Requirement
Output the full listing exactly.

= Beginning of Section =

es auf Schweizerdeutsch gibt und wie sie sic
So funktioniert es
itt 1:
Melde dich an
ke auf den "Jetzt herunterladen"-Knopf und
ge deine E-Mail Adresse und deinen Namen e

= End of Section =

Reply
es auf Schweizerdeutsch gibt und wie sie sic
So funktioniert es
itt 1:
Melde dich an
ke auf den "Jetzt herunterladen"-Knopf und
ge deine E-Mail Adresse und deinen Namen e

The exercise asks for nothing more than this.